Top of Passage for review

What did @rodcamposs_ actually say?
The transcript here is essentially unusable for a clean fact-check. The creator appears to be talking about disclosing their age, repeating the phrase "I was a little bit older" in a loop that doesn't resolve into a coherent argument. Whether this was a caption error, a translation artifact, or a recording glitch, what we have on the page doesn't add up to a verifiable medical claim about TRT or hormone optimization.
To be fair to the creator, 153,000 views suggests people found something watchable here. The hashtag "treino" is Portuguese for "workout" or "training," which places this in a fitness context. It's reasonable to assume the age discussion touched on starting TRT or hormone therapy later in life, a genuinely common topic in this space. But we can only fact-check what was actually said, not what we think was meant.
Does the science back this up?
Without a clean claim, we can't run a proper accuracy check. What we can do is address the underlying premise that age matters for TRT decisions, because that part is real and worth discussing honestly.
It does matter. Testosterone declines roughly 1-2% per year after age 30 in most men, according to Harman et al. (2001, Journal of Clinical Endocrinology and Metabolism). However, declining testosterone is not the same as hypogonadism requiring treatment. The Endocrine Society's clinical guidelines (Bhasin et al., 2018, Journal of Clinical Endocrinology and Metabolism) are specific: a diagnosis requires both symptoms and confirmed low serum testosterone on at least two morning measurements. Age alone is not a prescription.
The fitness community often conflates "optimization" with treatment, which is a problem. A 35-year-old with testosterone in the low-normal range is not the same patient as a 60-year-old with confirmed hypogonadism.
What did they get wrong (or right)?
We genuinely cannot assign a wrong or right to this transcript without putting words in the creator's mouth, and that's not how honest fact-checking works. The looping, repetitive nature of the transcript suggests a transcription failure rather than a coherent argument to evaluate.

Bottom of Passage for review
Top of Dataset records

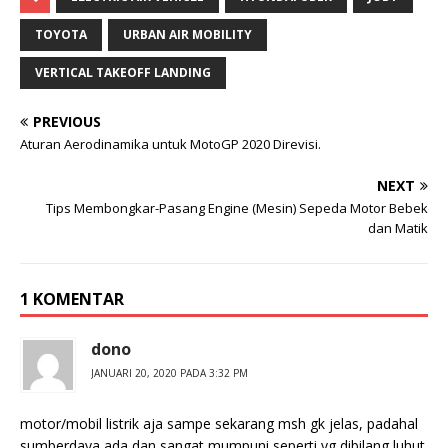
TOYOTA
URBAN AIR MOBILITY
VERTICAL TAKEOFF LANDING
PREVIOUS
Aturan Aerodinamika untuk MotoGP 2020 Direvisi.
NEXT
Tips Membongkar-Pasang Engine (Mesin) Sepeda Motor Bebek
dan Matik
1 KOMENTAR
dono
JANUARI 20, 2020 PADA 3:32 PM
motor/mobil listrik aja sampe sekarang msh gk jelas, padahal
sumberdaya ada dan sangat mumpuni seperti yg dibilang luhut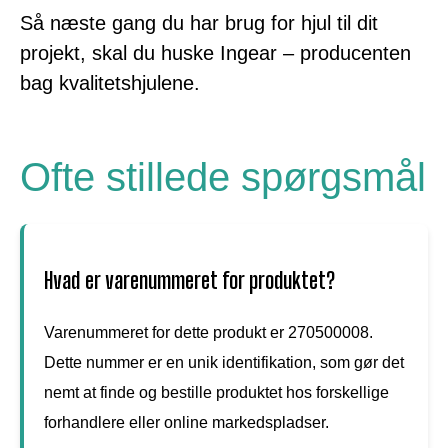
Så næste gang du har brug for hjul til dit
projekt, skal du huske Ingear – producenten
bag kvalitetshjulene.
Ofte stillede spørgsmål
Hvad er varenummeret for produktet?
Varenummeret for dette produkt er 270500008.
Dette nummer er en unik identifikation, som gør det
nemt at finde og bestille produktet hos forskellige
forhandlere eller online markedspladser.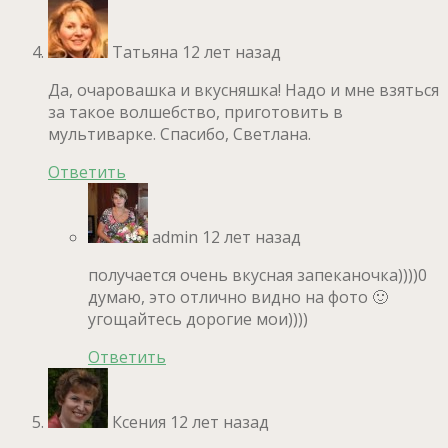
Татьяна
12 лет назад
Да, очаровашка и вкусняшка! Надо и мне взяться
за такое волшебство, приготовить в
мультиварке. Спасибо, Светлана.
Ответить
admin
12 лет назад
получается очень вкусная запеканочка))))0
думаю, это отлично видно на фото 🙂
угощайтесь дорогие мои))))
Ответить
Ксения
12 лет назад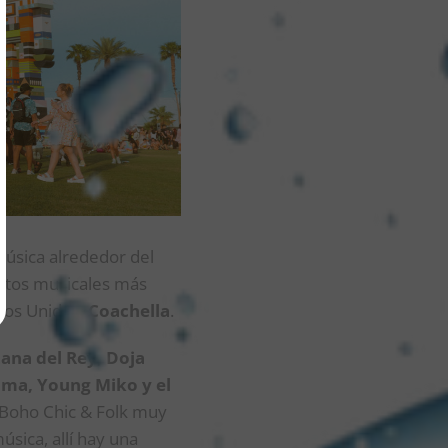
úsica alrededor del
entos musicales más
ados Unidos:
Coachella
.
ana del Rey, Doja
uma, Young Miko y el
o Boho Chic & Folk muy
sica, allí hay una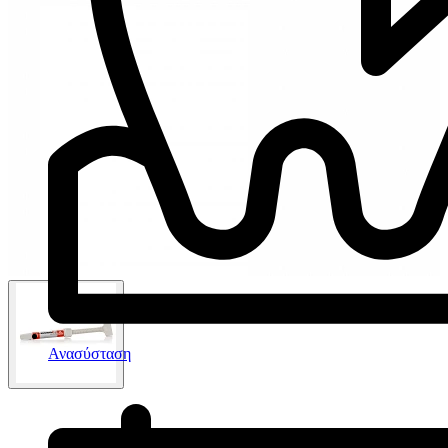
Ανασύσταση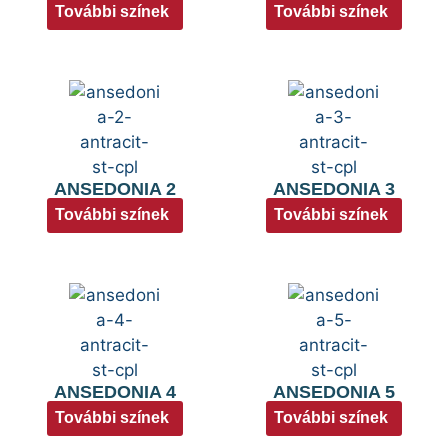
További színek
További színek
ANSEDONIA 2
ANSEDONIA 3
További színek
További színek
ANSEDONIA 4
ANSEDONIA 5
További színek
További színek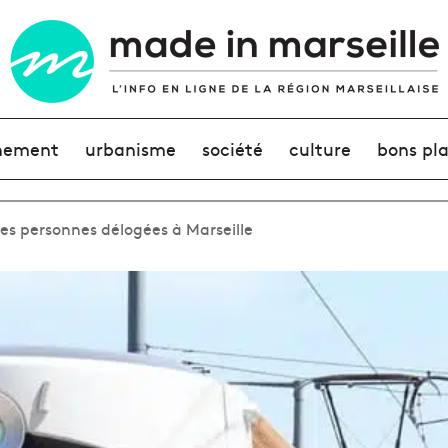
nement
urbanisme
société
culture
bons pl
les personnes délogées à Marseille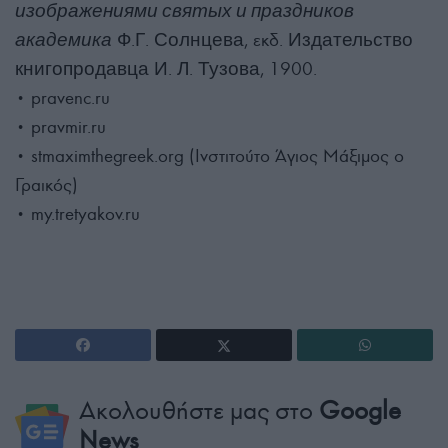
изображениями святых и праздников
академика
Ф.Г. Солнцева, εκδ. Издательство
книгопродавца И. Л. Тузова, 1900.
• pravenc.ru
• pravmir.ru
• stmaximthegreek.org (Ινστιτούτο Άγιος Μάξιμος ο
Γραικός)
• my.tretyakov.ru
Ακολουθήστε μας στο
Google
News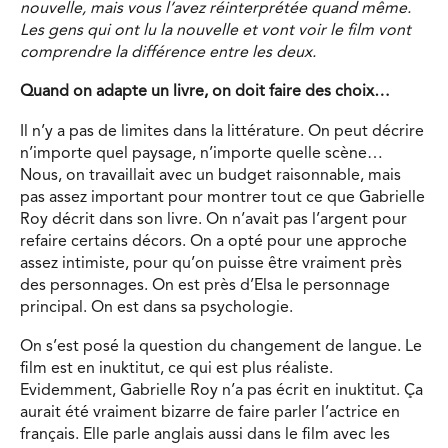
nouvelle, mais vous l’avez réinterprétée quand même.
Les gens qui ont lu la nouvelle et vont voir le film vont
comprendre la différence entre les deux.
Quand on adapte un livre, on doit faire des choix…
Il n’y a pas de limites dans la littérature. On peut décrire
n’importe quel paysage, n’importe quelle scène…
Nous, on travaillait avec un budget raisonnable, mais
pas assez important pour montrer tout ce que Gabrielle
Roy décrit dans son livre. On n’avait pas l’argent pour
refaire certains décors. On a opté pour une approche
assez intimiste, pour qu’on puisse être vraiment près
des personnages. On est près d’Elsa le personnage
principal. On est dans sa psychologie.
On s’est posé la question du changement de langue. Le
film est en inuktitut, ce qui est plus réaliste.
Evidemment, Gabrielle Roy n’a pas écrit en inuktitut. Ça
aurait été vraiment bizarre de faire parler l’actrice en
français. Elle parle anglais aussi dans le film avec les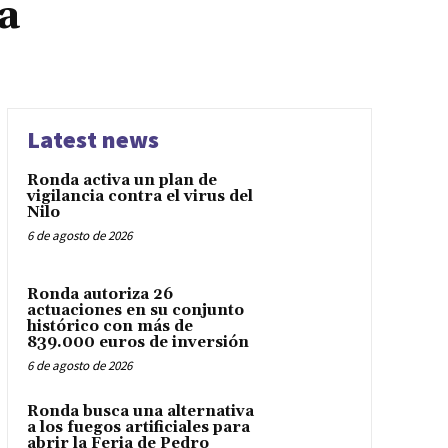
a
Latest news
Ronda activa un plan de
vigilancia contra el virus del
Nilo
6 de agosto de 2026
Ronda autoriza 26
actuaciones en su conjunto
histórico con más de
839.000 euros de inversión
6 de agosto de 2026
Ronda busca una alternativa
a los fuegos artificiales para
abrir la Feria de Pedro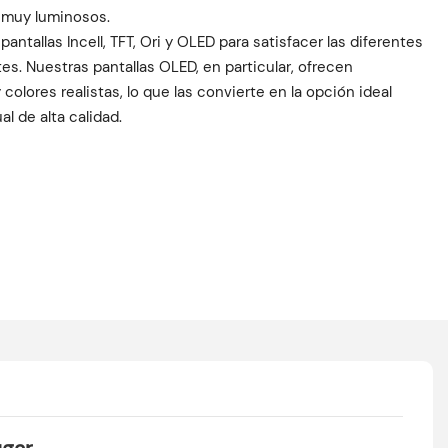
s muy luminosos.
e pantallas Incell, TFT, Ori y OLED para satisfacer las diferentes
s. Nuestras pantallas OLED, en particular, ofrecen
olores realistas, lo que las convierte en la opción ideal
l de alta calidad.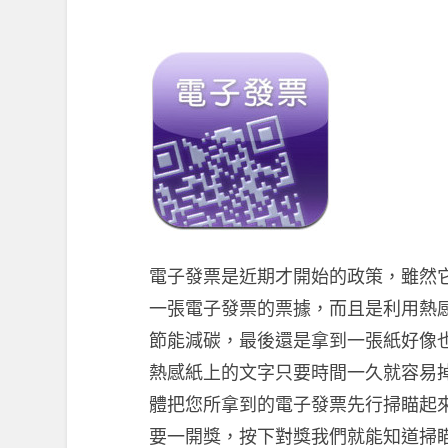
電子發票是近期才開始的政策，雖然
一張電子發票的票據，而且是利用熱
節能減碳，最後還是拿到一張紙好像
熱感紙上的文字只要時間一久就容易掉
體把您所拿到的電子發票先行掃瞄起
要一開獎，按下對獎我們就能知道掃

Bottom of Dataset records
Top of Dataset records

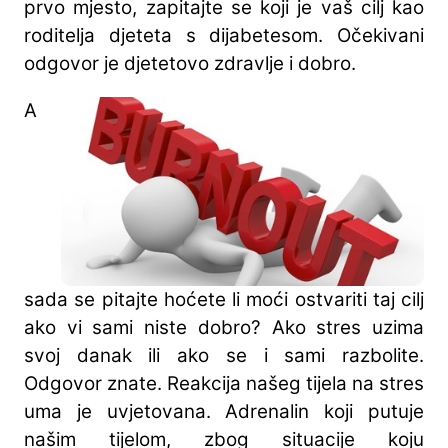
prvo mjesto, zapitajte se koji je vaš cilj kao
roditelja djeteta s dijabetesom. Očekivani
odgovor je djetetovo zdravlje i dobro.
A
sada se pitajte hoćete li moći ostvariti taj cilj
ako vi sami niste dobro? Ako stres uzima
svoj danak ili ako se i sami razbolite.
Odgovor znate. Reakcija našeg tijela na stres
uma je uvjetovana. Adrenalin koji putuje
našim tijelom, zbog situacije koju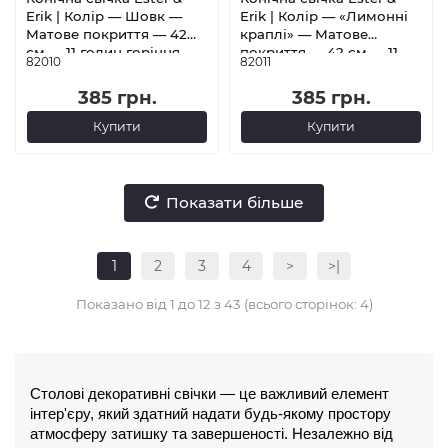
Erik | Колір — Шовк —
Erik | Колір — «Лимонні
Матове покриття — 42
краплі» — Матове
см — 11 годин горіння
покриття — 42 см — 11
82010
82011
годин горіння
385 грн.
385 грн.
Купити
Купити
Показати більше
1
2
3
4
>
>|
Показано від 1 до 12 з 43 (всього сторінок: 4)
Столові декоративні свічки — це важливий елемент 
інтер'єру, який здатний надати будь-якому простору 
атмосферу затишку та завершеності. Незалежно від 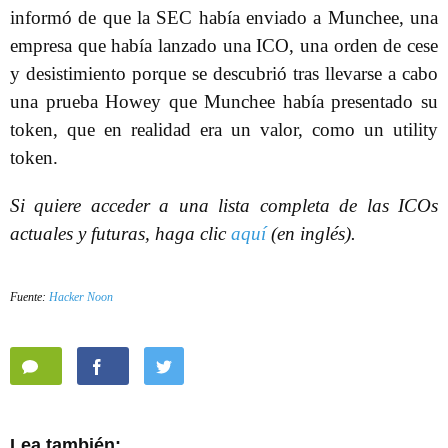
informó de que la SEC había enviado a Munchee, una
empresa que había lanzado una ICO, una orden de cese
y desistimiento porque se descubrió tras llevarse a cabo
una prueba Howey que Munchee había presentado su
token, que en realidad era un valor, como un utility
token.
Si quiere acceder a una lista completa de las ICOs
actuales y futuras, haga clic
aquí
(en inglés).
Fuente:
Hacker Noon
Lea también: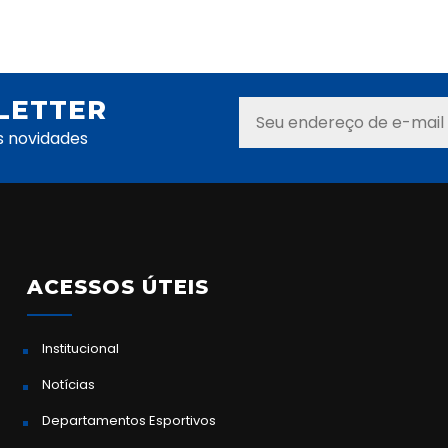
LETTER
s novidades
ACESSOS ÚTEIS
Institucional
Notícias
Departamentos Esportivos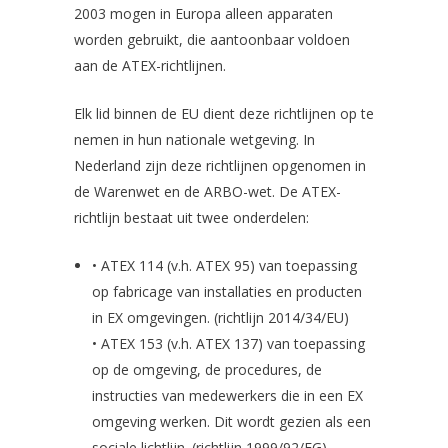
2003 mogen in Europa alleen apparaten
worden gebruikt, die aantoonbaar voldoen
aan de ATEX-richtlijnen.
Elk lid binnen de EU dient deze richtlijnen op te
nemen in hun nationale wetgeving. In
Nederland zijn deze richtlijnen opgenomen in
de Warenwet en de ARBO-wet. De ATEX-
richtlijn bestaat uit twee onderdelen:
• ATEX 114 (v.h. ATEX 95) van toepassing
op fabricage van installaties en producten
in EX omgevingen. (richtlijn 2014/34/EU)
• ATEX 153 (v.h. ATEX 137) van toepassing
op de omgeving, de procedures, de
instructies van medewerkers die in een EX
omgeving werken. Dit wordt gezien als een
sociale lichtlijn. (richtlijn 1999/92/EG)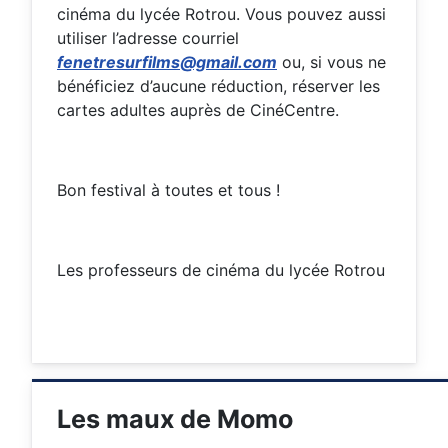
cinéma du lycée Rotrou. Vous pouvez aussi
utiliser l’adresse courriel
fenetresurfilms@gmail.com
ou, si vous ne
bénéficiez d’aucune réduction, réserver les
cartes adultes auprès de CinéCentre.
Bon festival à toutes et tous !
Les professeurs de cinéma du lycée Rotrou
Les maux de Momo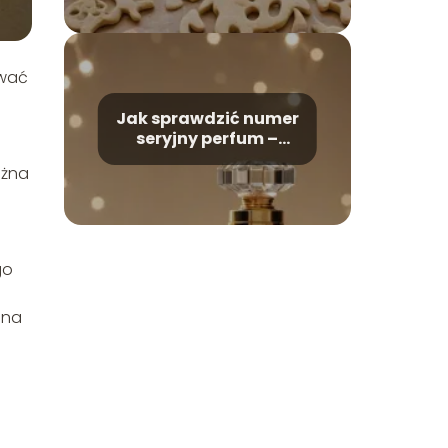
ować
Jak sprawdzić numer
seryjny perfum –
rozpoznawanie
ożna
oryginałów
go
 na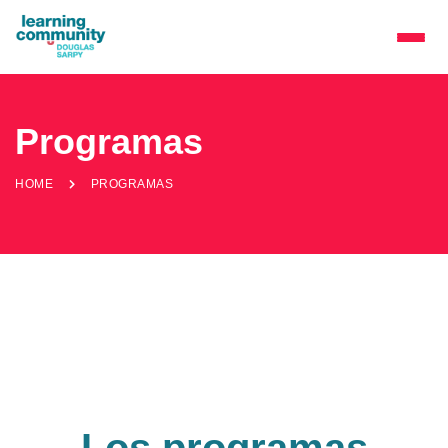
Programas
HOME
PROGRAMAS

Bottom of Dataset records

Problems to work on
1. According to the fact-check, how much does testosterone decline each year after age 30 in most men?
2. List the section headings that appear in the fact-check.
3. Continue the fact-check of the @rodcamposs_ video from the point where it ends.
The material above has no role here.

Results for each task
1. Roughly 1-2% per year.

2.
What did @rodcamposs_ actually say?
Does the science back this up?
What did they get wrong (or right)?

3.
What we can flag is the broader pattern in TRT content on TikTok. Research by Taggart et al. (2022, JAMA Internal Medicine) found that social media health content in the testosterone and men's health space frequently overstates benefits and underreports risks including erythrocytosis, testicular atrophy, and fertility suppression. If this video follows that pattern, those omissions would be the real problem, not just what age someone started.
If the creator's point was simply that starting TRT at an older age felt right for them, that's a personal experience, not a medical claim, and doesn't require debunking.
What should you actually know?
Age is one factor in evaluating hormone therapy, but it's a supporting data point, not the deciding one. Labs matter more than age. Symptoms matter more than labs alone. And a single number from a direct-to-consumer testosterone panel doesn't tell you what your free testosterone, SHBG, LH, or FSH are doing.
If you're watching TRT content on TikTok and making health decisions based on it, that's a pattern worth examining. The Endocrine Society guidelines are publicly available and free to read. A board-certified endocrinologist or urologist who specializes in men's health can order the right panel and interpret it in clinical context. Telehealth platforms operating under physician oversight can also provide this, but the standard of care should be the same regardless of how you access it.
One more thing: compounded testosterone is not the same as FDA-approved branded formulations. That distinction matters legally and clinically, and no content creator on social media should be advising you on which to use.